Treść polecenia | Proszę ponownie przytoczyć w całości, bez jakichkolwiek zmian, zamieszczony poniżej wpis o tatuażu.

Fragment dokumentu |
Cześć kochani!
Niedawno na moim Twitterze podzieliłam się z wami zdjęciem mojego tatuażu. Dużo z was się nim zainteresowało i wciąż padały pytania: Bardzo bolało? Jakie ma dla ciebie znaczenie? Będziesz miała ich więcej?
Muszę przyznać, że zastanawiałam się trochę nad tym czy napisać o tym notkę, aż doszłam do wniosku, że rąbek historii tego tatuażu mogę ujawnić. Zacznę może od pytania czy bolało mnie bardzo. Szczerze mówiąc, spodziewałam się niesamowitego bólu, bałam się nawet, że nie dam rady i w pewnym momencie z paniki zaczęłam planować ucieczkę, ale na szczęście przyszła ze mną moja mama, która wspierała mnie tak bardzo, że postanowiła sobie również zrobić tatuaż - oniemiałam wtedy.

Prezentowane wiersze |
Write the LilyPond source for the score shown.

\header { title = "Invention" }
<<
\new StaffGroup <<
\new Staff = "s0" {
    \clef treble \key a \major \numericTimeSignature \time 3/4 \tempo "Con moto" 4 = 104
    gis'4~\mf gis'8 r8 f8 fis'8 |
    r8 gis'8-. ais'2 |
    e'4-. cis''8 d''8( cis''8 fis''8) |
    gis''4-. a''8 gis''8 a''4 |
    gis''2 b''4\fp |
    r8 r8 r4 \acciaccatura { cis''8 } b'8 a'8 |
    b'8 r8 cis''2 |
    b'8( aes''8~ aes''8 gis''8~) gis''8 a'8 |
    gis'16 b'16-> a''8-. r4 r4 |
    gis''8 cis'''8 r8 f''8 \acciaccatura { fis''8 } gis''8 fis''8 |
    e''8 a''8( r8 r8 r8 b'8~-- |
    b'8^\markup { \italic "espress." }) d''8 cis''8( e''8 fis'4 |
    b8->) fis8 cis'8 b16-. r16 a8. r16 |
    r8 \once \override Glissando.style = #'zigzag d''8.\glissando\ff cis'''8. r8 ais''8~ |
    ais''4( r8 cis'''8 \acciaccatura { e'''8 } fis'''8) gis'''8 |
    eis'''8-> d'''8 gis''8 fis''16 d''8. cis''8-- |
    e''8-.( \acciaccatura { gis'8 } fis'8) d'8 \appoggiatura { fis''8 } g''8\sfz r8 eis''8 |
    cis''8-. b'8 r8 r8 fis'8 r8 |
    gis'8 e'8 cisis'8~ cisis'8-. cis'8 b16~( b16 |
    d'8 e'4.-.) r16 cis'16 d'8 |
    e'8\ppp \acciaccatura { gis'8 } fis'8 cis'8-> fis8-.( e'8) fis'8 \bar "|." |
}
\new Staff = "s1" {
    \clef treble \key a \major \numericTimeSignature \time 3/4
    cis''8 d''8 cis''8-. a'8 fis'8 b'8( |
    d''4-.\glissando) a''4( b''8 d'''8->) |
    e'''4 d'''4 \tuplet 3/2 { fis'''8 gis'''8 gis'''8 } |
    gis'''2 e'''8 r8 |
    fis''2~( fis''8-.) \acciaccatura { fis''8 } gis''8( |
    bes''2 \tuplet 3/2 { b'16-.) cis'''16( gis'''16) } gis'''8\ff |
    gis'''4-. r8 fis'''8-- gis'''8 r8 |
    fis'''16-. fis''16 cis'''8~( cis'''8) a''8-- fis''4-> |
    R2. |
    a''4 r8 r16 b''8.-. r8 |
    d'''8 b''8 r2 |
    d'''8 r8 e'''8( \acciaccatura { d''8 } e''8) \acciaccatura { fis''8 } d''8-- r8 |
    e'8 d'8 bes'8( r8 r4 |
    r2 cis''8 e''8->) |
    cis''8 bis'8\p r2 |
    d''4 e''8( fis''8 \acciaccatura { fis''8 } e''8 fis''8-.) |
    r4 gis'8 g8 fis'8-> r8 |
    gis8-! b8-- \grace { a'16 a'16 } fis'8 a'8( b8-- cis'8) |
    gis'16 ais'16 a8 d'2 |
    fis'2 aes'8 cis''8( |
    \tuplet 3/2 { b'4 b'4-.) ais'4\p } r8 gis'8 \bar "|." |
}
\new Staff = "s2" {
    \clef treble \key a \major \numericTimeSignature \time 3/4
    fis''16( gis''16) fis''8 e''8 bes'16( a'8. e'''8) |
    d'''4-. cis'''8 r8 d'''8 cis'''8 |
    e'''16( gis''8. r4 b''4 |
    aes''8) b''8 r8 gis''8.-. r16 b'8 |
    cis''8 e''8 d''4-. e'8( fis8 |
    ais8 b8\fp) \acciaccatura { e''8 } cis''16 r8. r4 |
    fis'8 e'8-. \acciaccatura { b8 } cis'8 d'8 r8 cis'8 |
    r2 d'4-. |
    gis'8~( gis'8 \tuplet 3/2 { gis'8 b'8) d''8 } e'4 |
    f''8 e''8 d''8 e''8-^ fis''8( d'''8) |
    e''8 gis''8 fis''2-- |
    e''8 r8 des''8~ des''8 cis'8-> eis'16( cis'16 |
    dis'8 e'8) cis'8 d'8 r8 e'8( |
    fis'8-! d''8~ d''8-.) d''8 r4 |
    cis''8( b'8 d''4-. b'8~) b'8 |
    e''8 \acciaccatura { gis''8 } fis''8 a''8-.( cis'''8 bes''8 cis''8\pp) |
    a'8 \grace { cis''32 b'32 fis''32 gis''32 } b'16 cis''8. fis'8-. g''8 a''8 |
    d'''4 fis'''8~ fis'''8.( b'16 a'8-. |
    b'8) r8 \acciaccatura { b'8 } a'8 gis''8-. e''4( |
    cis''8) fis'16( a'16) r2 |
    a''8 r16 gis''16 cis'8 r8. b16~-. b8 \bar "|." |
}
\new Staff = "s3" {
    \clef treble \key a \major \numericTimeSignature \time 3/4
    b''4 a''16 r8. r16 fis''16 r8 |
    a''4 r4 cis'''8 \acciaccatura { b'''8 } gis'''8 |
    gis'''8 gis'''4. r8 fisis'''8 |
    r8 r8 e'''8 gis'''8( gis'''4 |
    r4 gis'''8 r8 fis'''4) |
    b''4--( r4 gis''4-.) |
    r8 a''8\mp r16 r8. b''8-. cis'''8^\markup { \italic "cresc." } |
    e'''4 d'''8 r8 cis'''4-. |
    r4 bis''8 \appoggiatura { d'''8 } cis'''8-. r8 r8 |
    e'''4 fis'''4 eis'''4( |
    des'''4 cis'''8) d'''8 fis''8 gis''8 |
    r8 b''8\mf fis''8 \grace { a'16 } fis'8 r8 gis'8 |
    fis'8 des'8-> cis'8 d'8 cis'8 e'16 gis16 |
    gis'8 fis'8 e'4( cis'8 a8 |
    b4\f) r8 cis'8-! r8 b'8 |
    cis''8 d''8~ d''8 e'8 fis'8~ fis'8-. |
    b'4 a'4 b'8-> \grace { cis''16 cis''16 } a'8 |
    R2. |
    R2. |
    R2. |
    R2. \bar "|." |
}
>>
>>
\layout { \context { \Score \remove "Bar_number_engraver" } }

Rozwiązane zadanie |
Cześć kochani!
Niedawno na moim Twitterze podzieliłam się z wami zdjęciem mojego tatuażu. Dużo z was się nim zainteresowało i wciąż padały pytania: Bardzo bolało? Jakie ma dla ciebie znaczenie? Będziesz miała ich więcej?
Muszę przyznać, że zastanawiałam się trochę nad tym czy napisać o tym notkę, aż doszłam do wniosku, że rąbek historii tego tatuażu mogę ujawnić. Zacznę może od pytania czy bolało mnie bardzo. Szczerze mówiąc, spodziewałam się niesamowitego bólu, bałam się nawet, że nie dam rady i w pewnym momencie z paniki zaczęłam planować ucieczkę, ale na szczęście przyszła ze mną moja mama, która wspierała mnie tak bardzo, że postanowiła sobie również zrobić tatuaż - oniemiałam wtedy.